(Records drawn from a dataset)
----

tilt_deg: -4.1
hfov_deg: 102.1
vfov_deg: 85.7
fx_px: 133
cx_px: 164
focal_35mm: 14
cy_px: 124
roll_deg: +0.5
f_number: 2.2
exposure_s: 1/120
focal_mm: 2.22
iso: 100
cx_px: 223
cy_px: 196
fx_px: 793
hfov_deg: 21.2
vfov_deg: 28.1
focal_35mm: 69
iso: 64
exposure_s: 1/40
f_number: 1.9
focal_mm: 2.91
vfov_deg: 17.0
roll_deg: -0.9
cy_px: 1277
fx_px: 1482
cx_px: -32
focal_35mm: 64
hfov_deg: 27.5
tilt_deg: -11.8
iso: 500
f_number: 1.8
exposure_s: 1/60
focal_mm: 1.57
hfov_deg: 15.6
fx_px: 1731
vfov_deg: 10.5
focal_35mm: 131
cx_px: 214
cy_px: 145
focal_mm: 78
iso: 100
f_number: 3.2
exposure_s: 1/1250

----

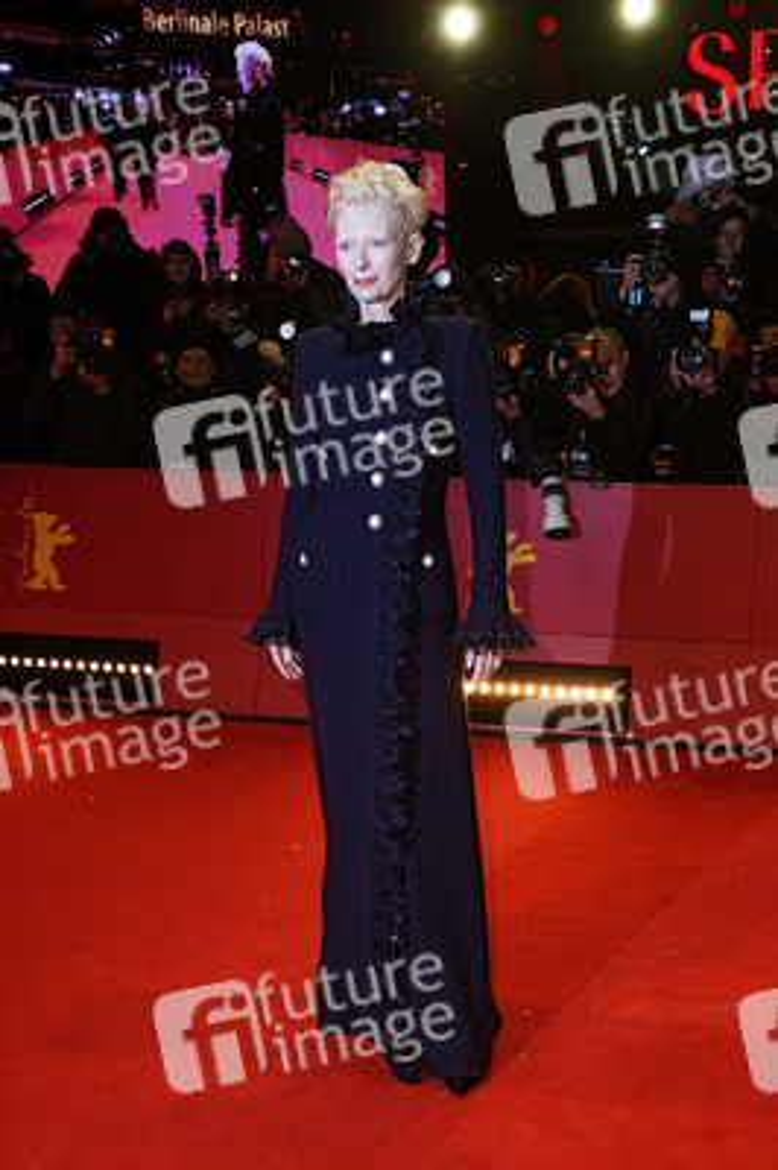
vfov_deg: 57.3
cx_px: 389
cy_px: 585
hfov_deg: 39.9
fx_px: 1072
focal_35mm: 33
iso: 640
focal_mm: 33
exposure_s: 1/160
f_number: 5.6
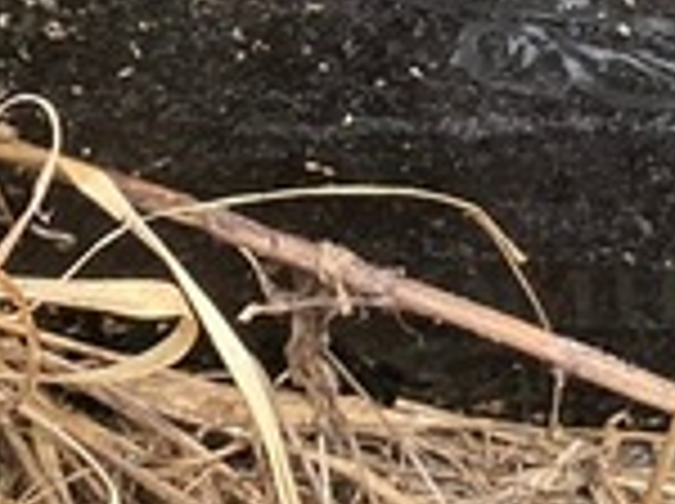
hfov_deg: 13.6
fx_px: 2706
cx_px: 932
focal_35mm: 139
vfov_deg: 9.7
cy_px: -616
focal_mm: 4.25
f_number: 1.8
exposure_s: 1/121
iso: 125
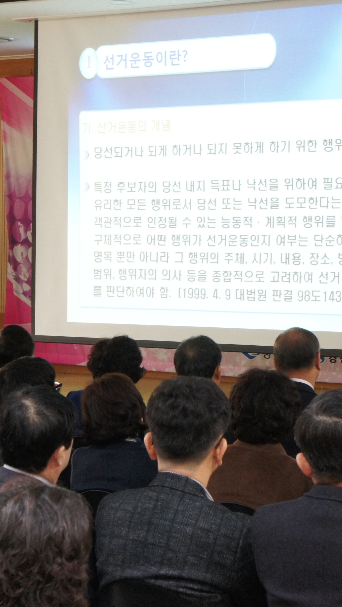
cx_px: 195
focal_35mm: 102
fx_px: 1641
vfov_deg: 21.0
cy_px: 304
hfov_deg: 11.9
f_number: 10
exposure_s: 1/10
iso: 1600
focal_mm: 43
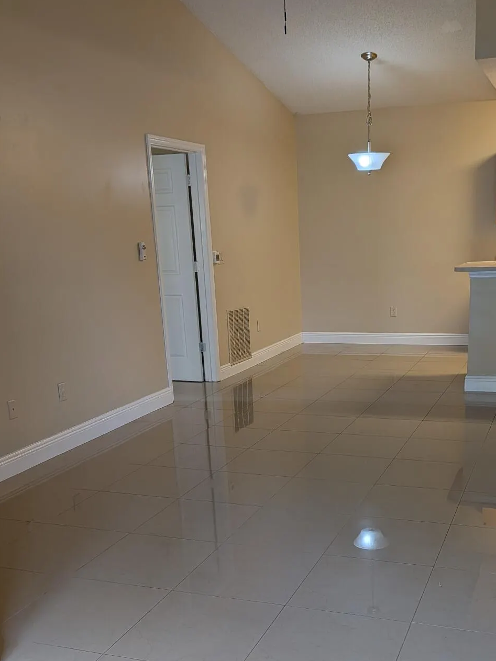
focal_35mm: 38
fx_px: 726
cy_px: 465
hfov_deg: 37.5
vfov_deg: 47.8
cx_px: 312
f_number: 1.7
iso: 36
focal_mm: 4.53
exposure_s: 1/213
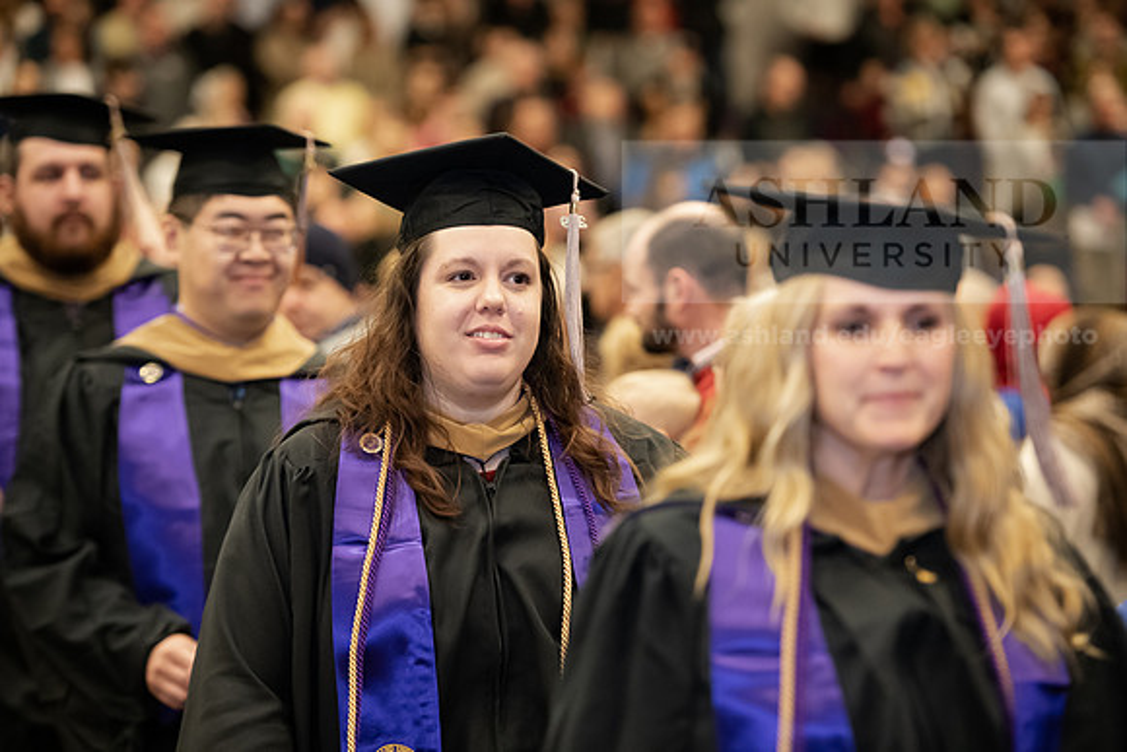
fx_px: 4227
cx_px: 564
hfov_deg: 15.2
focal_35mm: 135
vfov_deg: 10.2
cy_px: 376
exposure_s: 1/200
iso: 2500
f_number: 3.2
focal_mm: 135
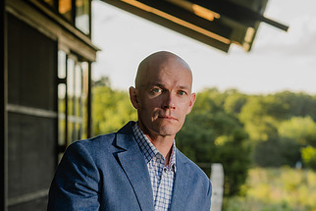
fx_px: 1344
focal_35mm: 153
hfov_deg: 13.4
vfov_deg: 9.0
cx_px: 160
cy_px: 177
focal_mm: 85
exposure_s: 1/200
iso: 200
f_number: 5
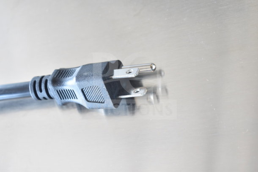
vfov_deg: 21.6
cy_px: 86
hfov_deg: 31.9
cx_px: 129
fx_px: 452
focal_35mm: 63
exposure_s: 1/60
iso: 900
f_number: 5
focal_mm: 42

----

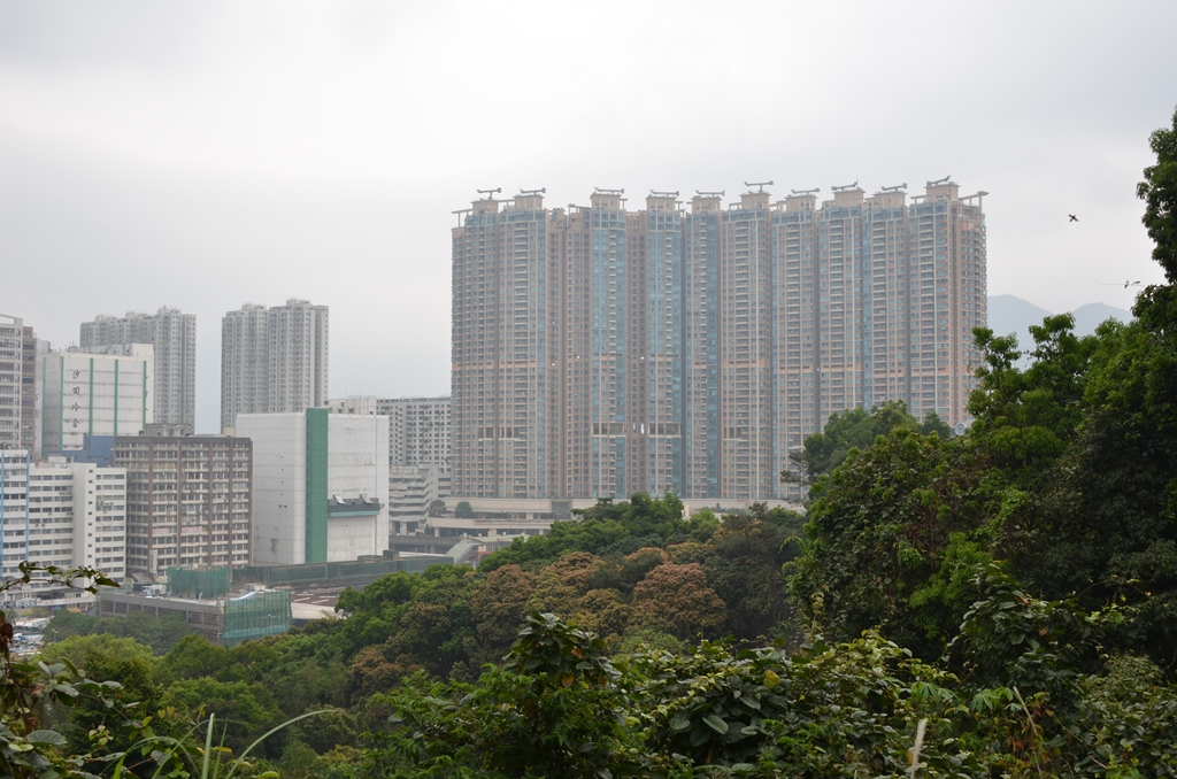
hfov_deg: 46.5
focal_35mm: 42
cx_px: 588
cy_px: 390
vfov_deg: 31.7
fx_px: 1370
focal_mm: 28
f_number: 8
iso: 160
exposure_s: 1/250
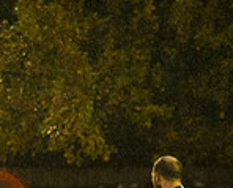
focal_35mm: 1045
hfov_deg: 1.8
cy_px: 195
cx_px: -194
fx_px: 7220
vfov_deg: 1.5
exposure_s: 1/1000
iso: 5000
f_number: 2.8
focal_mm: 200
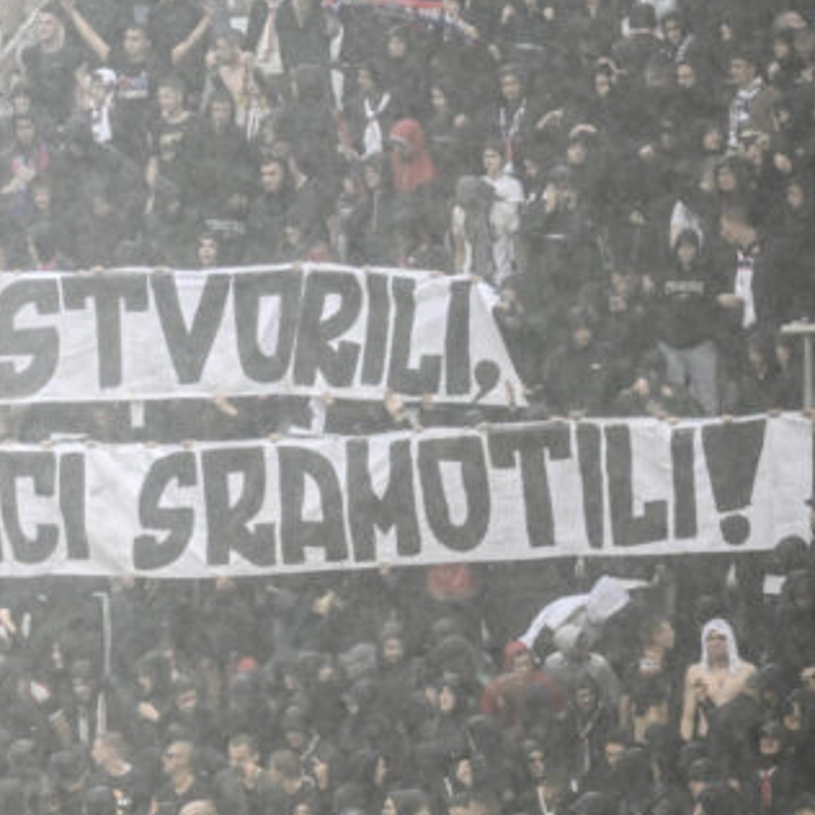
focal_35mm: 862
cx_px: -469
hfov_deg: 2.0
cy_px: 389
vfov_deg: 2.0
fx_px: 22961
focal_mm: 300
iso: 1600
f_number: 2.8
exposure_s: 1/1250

----

### WHAT THE TASK REQUIRES
What you return must match, character for character, the lines above from the one with "hfov_deg: 13.6" through the one with "hfov_deg: 15.2", minus any pictures.

### SOLUTION FOR THIS TASK
hfov_deg: 13.6
fx_px: 2706
cx_px: 932
focal_35mm: 139
vfov_deg: 9.7
cy_px: -616
focal_mm: 4.25
f_number: 1.8
exposure_s: 1/121
iso: 125
cx_px: 195
focal_35mm: 102
fx_px: 1641
vfov_deg: 21.0
cy_px: 304
hfov_deg: 11.9
f_number: 10
exposure_s: 1/10
iso: 1600
focal_mm: 43
focal_35mm: 38
fx_px: 726
cy_px: 465
hfov_deg: 37.5
vfov_deg: 47.8
cx_px: 312
f_number: 1.7
iso: 36
focal_mm: 4.53
exposure_s: 1/213
fx_px: 4227
cx_px: 564
hfov_deg: 15.2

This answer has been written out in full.